[EXERCISE REQUIREMENTS]
Pictures stay out; everything else in the records below is copied exactly.

### DATA FOR THE TASK ###

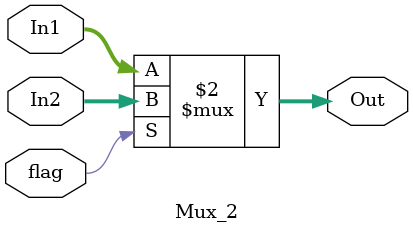
<source format=v>
`timescale 1ns / 1ps


module Mux_2(
        input [4:0] In1,
        input [4:0] In2,
        input flag,
        
        output [4:0] Out
    );
    
    assign Out = flag == 1 ? In2 : In1;
endmodule

</source>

###

[RESPONSE TO THIS EXERCISE]
<source format=v>
`timescale 1ns / 1ps


module Mux_2(
        input [4:0] In1,
        input [4:0] In2,
        input flag,
        
        output [4:0] Out
    );
    
    assign Out = flag == 1 ? In2 : In1;
endmodule

</source>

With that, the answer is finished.